The trouble started about a year ago, when he and his uncle applied for, and then did not receive, a special exception use permit to install the hoop-house. When they built it anyway, Richland Township officials said neighbors complained.
As of Aug. 15, Judge Kropf at the 8th district court ruled that the farm violates a zoning ordinance for having too many “accessory buildings” and livestock on land less than five acres.
“We are a commercial operation; we sell the goat meat locally,” said Martin. “In the Right to Farm Act, of course if we were protected by that, there’s no minimum acreage for a parcel.”
Township officials told FOX 17 the court fined the farm $400 and ordered them to remove their goats and hoop-house. Martin holds firmly that they should be protected by the Right to Farm Act.
However, court documents show the farm’s cropping system has been verified under the Michigan Agriculture Environment Assurance Program (MAEAP), but it does not have its Generally Accepted Agricultural Management Practices (GAAMPS) certification. Effectively, their farm is not protected under the Right to Farm Act.
“With our MEAEP verification we have an outline of what we need to do here at this farm, and what we need to be in compliance with GAAMPS,” said Martin. “So we’ve already met that criteria it’s just up to somebody to come and verify that we’ve done that.”

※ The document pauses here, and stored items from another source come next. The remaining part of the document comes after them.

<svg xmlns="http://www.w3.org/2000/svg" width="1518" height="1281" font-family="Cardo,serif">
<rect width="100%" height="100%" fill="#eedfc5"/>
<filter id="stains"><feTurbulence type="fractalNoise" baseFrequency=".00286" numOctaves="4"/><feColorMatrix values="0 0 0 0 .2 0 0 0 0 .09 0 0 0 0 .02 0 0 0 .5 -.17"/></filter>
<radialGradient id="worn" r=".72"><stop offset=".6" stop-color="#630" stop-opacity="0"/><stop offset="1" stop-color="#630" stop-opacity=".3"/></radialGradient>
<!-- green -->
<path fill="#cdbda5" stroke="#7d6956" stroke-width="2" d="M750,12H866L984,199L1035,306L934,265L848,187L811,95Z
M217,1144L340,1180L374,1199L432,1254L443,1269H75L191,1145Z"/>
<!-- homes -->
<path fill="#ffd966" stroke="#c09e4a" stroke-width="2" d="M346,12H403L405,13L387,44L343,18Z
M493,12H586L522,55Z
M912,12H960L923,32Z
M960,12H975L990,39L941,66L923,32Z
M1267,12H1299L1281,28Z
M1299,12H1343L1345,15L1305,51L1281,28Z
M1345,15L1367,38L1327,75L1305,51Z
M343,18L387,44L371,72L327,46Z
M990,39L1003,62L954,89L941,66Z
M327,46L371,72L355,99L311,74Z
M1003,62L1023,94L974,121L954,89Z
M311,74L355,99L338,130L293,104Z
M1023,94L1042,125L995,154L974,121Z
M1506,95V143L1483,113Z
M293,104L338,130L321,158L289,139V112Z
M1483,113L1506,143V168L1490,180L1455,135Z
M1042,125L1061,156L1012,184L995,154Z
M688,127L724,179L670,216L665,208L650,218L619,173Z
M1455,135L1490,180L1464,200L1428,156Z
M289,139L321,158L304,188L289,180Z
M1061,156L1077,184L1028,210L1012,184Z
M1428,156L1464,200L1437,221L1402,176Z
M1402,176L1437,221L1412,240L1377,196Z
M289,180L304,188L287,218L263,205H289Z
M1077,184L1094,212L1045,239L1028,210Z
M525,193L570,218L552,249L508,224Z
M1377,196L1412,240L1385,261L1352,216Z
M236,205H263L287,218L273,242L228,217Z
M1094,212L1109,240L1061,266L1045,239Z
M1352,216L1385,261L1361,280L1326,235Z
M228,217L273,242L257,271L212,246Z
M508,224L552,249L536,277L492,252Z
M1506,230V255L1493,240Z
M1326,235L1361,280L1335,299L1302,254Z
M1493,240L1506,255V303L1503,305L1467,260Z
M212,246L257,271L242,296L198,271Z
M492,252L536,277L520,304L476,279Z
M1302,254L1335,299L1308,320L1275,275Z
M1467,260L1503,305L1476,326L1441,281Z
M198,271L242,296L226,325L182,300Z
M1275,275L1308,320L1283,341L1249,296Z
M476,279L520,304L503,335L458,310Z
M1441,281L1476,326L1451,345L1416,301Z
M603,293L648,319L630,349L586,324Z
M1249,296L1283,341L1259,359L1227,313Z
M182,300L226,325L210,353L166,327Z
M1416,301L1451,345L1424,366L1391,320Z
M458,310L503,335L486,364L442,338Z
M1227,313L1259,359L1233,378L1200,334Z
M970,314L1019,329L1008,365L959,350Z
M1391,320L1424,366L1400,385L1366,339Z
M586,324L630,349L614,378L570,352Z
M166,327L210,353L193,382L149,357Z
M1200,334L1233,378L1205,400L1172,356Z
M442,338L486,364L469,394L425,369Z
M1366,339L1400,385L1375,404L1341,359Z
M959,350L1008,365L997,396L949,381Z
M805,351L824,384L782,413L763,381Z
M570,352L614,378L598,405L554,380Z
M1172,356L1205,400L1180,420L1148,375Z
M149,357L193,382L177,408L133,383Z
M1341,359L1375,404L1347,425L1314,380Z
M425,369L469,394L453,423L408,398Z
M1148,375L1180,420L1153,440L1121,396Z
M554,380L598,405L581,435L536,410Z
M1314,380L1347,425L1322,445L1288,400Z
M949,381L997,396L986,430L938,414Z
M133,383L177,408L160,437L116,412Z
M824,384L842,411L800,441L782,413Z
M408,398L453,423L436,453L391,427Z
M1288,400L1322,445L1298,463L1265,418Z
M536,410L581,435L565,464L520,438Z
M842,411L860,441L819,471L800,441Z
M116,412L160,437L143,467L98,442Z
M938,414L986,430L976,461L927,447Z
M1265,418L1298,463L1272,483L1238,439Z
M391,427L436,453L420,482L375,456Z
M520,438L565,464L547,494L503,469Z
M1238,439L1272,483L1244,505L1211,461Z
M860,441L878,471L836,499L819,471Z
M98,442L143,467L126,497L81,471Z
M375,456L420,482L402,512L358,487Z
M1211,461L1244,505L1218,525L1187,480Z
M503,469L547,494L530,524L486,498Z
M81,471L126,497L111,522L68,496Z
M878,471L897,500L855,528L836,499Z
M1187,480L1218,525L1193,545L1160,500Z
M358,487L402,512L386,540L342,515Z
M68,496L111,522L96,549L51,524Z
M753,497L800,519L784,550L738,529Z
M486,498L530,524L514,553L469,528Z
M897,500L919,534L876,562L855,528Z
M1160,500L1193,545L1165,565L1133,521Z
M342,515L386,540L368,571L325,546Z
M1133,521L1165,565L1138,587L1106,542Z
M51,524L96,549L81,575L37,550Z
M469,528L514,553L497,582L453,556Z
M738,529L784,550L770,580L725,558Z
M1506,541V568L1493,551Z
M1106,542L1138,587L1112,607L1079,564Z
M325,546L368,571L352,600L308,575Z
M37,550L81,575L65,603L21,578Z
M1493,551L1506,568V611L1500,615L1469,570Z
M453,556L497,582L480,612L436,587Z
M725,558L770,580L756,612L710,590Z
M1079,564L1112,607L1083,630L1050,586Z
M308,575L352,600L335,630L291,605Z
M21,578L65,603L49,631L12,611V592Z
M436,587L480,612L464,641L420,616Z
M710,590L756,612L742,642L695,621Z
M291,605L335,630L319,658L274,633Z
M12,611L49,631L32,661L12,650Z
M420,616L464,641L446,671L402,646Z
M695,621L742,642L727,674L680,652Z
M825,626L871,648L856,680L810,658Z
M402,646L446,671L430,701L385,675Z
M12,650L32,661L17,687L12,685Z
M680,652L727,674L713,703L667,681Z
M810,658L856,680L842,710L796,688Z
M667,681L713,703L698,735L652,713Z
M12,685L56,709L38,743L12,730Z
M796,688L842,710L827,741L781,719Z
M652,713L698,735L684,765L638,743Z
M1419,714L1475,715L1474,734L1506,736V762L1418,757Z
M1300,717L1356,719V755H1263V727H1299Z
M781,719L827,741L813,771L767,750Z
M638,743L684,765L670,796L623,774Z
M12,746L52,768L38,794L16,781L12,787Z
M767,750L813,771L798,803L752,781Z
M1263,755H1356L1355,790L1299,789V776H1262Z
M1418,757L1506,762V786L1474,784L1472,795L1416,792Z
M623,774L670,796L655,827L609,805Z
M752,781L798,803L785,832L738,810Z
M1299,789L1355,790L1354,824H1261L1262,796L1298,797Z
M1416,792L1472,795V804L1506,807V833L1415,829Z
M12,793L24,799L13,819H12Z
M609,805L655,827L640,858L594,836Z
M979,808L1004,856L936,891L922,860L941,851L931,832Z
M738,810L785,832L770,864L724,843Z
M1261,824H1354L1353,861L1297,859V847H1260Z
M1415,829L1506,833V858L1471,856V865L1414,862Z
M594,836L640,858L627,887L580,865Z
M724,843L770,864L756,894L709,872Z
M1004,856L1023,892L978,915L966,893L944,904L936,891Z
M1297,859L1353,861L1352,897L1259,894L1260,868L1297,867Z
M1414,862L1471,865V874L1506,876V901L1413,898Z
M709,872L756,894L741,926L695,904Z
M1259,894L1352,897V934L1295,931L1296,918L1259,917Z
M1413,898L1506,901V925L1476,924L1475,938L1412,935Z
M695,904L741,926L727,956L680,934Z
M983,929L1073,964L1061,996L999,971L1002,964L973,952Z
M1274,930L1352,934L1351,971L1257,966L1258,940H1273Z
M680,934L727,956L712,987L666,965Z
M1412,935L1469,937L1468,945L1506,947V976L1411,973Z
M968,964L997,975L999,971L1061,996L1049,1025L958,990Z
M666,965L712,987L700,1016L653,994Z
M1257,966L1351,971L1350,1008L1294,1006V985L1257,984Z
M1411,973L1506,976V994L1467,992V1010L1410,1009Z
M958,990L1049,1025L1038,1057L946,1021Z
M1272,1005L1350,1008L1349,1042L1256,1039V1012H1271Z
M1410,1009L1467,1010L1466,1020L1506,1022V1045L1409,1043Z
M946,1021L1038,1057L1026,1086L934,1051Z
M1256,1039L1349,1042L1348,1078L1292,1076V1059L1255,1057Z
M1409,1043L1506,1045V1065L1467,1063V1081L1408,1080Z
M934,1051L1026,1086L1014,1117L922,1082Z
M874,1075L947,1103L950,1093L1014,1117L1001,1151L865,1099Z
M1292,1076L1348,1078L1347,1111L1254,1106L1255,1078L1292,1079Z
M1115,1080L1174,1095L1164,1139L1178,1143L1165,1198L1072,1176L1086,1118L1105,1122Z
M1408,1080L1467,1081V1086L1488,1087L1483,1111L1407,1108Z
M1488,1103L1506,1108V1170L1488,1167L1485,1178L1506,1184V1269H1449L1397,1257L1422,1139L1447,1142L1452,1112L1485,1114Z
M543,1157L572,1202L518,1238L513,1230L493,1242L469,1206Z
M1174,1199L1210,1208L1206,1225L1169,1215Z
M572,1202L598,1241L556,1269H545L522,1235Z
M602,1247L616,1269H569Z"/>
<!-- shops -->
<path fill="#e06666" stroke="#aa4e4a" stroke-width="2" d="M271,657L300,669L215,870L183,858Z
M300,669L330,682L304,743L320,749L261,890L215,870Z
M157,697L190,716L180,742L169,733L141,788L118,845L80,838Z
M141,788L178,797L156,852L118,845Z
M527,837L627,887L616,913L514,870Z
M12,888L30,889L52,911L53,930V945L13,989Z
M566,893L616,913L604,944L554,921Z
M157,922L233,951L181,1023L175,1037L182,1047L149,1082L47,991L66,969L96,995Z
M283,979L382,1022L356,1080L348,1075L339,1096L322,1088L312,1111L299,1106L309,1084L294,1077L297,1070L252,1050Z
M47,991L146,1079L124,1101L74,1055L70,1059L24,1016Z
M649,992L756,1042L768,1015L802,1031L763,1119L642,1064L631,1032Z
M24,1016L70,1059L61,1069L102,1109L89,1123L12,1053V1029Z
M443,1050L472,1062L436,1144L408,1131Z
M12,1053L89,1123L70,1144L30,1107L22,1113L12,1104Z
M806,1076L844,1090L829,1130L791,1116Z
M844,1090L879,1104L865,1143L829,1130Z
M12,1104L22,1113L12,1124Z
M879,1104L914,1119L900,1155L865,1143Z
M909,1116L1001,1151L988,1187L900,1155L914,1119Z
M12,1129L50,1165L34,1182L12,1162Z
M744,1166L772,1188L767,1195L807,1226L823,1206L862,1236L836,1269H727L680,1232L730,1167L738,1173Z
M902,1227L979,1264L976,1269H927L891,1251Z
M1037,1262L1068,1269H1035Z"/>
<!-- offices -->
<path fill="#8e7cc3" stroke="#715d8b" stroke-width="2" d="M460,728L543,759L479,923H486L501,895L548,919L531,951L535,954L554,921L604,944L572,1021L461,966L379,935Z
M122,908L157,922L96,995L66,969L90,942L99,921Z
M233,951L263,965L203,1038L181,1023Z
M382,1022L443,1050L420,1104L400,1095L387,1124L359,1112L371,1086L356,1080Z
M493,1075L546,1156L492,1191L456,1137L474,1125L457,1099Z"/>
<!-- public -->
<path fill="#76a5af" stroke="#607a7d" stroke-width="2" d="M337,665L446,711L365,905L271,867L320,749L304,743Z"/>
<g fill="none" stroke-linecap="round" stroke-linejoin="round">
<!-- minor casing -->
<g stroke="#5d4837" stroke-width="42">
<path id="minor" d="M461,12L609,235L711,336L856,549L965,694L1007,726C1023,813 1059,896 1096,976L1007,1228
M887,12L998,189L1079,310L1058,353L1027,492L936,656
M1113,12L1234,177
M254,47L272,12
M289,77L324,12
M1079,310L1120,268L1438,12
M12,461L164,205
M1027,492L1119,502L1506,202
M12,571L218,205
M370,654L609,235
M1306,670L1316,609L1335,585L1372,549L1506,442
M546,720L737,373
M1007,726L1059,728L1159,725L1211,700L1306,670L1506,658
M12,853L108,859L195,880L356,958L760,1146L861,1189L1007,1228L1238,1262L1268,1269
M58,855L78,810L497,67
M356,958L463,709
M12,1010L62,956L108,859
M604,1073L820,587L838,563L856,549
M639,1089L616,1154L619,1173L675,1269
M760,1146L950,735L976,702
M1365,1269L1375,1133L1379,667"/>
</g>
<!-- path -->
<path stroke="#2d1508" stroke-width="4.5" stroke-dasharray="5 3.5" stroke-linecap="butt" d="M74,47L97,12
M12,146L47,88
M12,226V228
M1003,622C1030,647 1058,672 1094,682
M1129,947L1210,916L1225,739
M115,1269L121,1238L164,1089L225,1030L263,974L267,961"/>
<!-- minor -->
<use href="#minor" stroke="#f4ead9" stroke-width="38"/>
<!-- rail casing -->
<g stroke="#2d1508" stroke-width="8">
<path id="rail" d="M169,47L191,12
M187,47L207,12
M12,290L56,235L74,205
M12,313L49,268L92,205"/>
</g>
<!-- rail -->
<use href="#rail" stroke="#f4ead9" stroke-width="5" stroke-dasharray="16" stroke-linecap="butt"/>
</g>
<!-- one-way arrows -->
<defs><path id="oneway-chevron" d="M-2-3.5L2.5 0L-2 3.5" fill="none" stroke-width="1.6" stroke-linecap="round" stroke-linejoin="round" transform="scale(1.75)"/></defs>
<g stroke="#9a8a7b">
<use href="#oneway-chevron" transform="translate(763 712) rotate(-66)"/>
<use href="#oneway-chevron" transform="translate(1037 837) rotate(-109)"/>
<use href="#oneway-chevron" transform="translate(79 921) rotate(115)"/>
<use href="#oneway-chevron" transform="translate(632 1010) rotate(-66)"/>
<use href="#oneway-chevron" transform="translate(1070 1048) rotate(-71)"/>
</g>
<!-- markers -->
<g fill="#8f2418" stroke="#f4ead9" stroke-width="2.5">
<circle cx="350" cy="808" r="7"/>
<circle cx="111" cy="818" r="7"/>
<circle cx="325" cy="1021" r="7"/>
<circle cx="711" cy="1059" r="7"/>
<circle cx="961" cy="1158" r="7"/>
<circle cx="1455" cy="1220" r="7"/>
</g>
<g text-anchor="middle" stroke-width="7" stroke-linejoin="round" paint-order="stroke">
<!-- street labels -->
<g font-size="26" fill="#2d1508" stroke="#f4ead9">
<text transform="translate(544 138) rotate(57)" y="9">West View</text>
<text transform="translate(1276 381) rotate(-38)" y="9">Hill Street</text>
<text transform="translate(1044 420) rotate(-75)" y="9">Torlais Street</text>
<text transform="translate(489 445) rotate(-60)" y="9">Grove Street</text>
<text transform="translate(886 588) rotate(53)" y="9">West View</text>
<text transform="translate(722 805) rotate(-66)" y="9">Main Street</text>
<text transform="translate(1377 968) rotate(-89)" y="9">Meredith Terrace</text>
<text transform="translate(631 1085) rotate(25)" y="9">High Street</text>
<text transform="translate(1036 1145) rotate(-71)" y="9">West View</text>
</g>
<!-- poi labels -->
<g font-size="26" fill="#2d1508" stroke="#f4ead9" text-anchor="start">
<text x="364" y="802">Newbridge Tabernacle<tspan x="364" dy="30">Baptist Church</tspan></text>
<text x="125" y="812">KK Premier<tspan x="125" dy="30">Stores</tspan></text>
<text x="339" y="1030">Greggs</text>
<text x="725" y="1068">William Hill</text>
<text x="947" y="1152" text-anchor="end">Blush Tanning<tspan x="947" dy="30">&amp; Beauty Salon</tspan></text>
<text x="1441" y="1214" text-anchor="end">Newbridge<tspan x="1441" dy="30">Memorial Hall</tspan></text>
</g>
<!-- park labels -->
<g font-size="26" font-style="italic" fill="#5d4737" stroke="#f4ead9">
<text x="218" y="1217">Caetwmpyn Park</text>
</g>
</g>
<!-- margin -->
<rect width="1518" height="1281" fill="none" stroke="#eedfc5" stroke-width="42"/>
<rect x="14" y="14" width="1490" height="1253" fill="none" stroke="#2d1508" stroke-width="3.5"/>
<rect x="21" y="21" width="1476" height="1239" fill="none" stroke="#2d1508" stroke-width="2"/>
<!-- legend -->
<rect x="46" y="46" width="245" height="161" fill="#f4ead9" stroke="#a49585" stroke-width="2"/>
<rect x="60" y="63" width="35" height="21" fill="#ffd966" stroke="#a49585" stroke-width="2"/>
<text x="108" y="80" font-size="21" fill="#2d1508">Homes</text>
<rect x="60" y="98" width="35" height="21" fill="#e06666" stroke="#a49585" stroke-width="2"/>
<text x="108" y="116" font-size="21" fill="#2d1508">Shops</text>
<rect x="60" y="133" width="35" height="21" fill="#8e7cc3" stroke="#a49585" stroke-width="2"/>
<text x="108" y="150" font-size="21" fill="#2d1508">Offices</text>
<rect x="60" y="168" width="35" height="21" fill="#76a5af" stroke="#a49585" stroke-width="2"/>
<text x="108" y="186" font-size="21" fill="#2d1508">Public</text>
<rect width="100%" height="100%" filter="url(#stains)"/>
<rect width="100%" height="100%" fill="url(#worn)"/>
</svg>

As of the ruling Aug. 15, Martin and his uncle have 28 days to appeal the decision. Martin said they plan to continue farming.
“I think we’re going to fight for what we believe in,” said Martin. “Right now we’re going to keep on trucking with it.”
Richland Township officials told FOX 17 that it is not their goal to drive this farming family from town; they just want them to follow the rules.
Martin said their farm’s GAAMPS inspection is scheduled for Wednesday Aug. 27; if it passes, Township officials said Judge Kropf may revisit the ruling.